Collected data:
+--
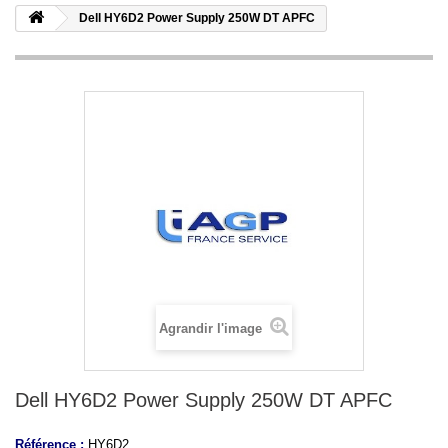
Dell HY6D2 Power Supply 250W DT APFC
Agrandir l'image
Dell HY6D2 Power Supply 250W DT APFC
Référence :
HY6D2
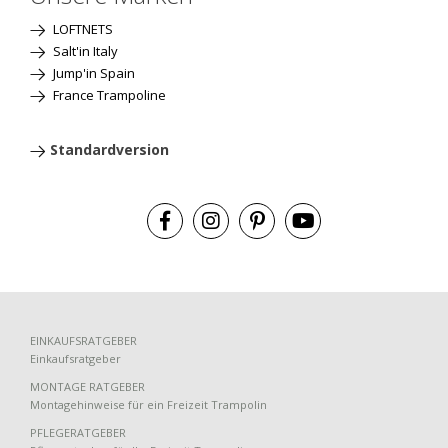
LOFTNETS
Salt'in Italy
Jump'in Spain
France Trampoline
Standardversion
EINKAUFSRATGEBER
Einkaufsratgeber
MONTAGE RATGEBER
Montagehinweise für ein Freizeit Trampolin
PFLEGERATGEBER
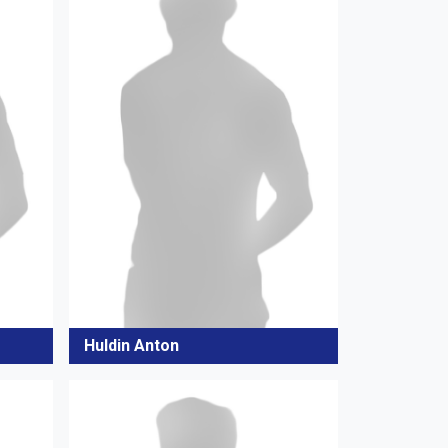
Huldin Anton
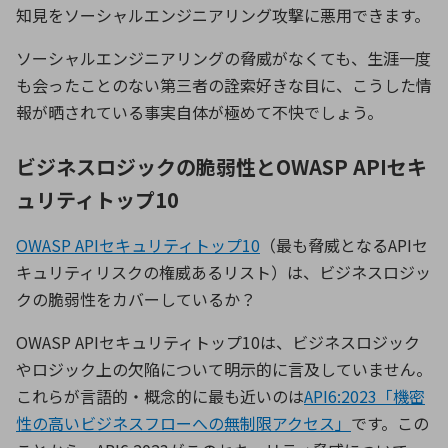
知見をソーシャルエンジニアリング攻撃に悪用できます。
ソーシャルエンジニアリングの脅威がなくても、生涯一度
も会ったことのない第三者の詮索好きな目に、こうした情
報が晒されている事実自体が極めて不快でしょう。
ビジネスロジックの脆弱性とOWASP APIセキ
ュリティトップ10
OWASP APIセキュリティトップ10
（最も脅威となる
API
セ
キュリティリスクの権威あるリスト）は、ビジネスロジッ
クの脆弱性をカバーしているか？
OWASP API
セキュリティトップ
10
は、ビジネスロジック
やロジック上の欠陥について明示的に言及していません。
これらが言語的・概念的に最も近いのは
API6:2023「機密
性の高いビジネスフローへの無制限アクセス」
です。この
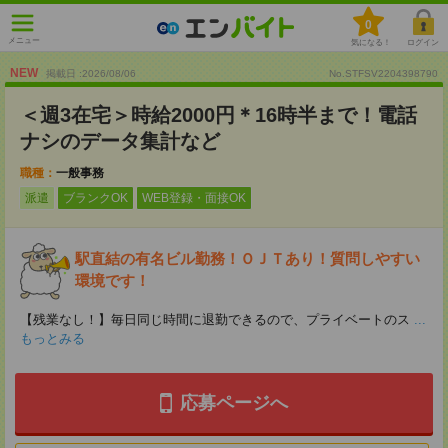
0
メニュー
気になる！
ログイン
NEW
掲載日 :2026
/
08
/
06
No.STFSV2204398790
＜週3在宅＞時給2000円＊16時半まで！電話
ナシのデータ集計など
職種：
一般事務
派遣
ブランクOK
WEB登録・面接OK
駅直結の有名ビル勤務！ＯＪＴあり！質問しやすい
環境です！
【残業なし！】毎日同じ時間に退勤できるので、プライベートのス
...
もっとみる
応募ページへ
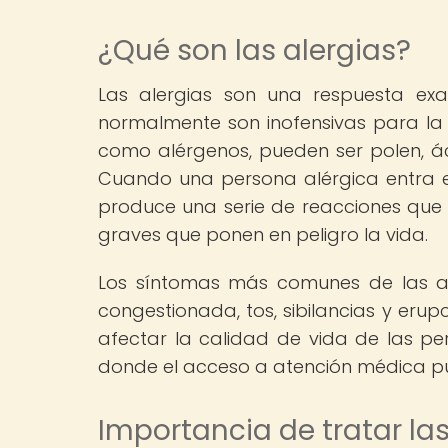
¿Qué son las alergias?
Las alergias son una respuesta ex
normalmente son inofensivas para la 
como alérgenos, pueden ser polen, ác
Cuando una persona alérgica entra e
produce una serie de reacciones que
graves que ponen en peligro la vida.
Los síntomas más comunes de las aler
congestionada, tos, sibilancias y eru
afectar la calidad de vida de las pe
donde el acceso a atención médica pue
Importancia de tratar las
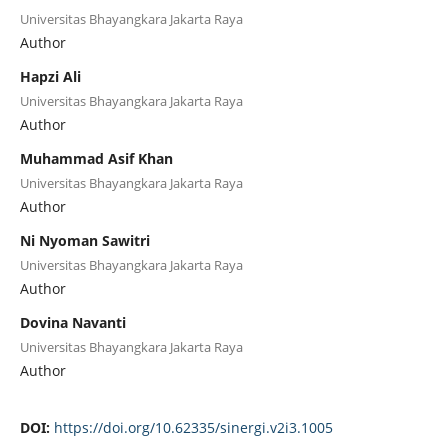
Universitas Bhayangkara Jakarta Raya
Author
Hapzi Ali
Universitas Bhayangkara Jakarta Raya
Author
Muhammad Asif Khan
Universitas Bhayangkara Jakarta Raya
Author
Ni Nyoman Sawitri
Universitas Bhayangkara Jakarta Raya
Author
Dovina Navanti
Universitas Bhayangkara Jakarta Raya
Author
DOI:
https://doi.org/10.62335/sinergi.v2i3.1005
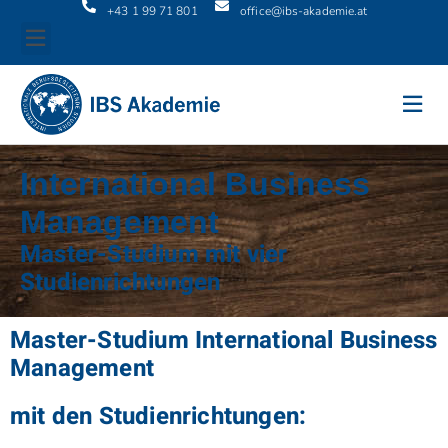
+43 1 99 71 801
office@ibs-akademie.at
International Business
Management
Master-Studium mit vier
Studienrichtungen
Master-Studium International Business
Management
mit den Studienrichtungen:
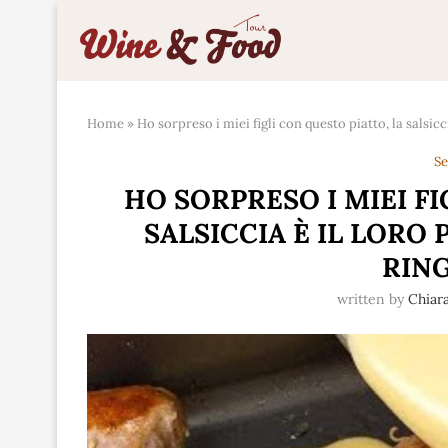
Home
»
Ho sorpreso i miei figli con questo piatto, la salsic
Se
HO SORPRESO I MIEI FI
SALSICCIA È IL LORO
RIN
written by
Chiar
+--
**EXERCISE DETAILS:** Produce a verbatim copy of all records, minus pictures.

**YOUR SOLUTION:**
Dell HY6D2 Power Supply 250W DT APFC
Agrandir l'image
Dell HY6D2 Power Supply 250W DT APFC
Référence :
HY6D2
LOFTNETS
Salt'in Italy
Jump'in Spain
France Trampoline
Standardversion
EINKAUFSRATGEBER
Einkaufsratgeber
MONTAGE RATGEBER
Montagehinweise für ein Freizeit Trampolin
PFLEGERATGEBER
Huldin Anton
知見をソーシャルエンジニアリング攻撃に悪用できます。
ソーシャルエンジニアリングの脅威がなくても、生涯一度
も会ったことのない第三者の詮索好きな目に、こうした情
報が晒されている事実自体が極めて不快でしょう。
ビジネスロジックの脆弱性とOWASP APIセキ
ュリティトップ10
OWASP APIセキュリティトップ10
（最も脅威となる
API
セ
キュリティリスクの権威あるリスト）は、ビジネスロジッ
クの脆弱性をカバーしているか？
OWASP API
セキュリティトップ
10
は、ビジネスロジック
やロジック上の欠陥について明示的に言及していません。
これらが言語的・概念的に最も近いのは
API6:2023「機密
性の高いビジネスフローへの無制限アクセス」
です。この
0
メニュー
気になる！
ログイン
NEW
掲載日 :2026
/
08
/
06
No.STFSV2204398790
＜週3在宅＞時給2000円＊16時半まで！電話
ナシのデータ集計など
職種：
一般事務
派遣
ブランクOK
WEB登録・面接OK
駅直結の有名ビル勤務！ＯＪＴあり！質問しやすい
環境です！
【残業なし！】毎日同じ時間に退勤できるので、プライベートのス
...
もっとみる
応募ページへ
¿Qué son las alergias?
Las alergias son una respuesta ex
normalmente son inofensivas para la 
como alérgenos, pueden ser polen, ác
Cuando una persona alérgica entra e
produce una serie de reacciones que
graves que ponen en peligro la vida.
Los síntomas más comunes de las aler
congestionada, tos, sibilancias y eru
afectar la calidad de vida de las pe
donde el acceso a atención médica pue
Importancia de tratar las
Universitas Bhayangkara Jakarta Raya
Author
Hapzi Ali
Universitas Bhayangkara Jakarta Raya
Author
Muhammad Asif Khan
Universitas Bhayangkara Jakarta Raya
Author
Ni Nyoman Sawitri
Universitas Bhayangkara Jakarta Raya
Author
Dovina Navanti
Universitas Bhayangkara Jakarta Raya
Author
DOI:
https://doi.org/10.62335/sinergi.v2i3.1005
+43 1 99 71 801
office@ibs-akademie.at
International Business
Management
Master-Studium mit vier
Studienrichtungen
Master-Studium International Business
Management
mit den Studienrichtungen:
Home
»
Ho sorpreso i miei figli con questo piatto, la salsic
Se
HO SORPRESO I MIEI FI
SALSICCIA È IL LORO
RIN
written by
Chiar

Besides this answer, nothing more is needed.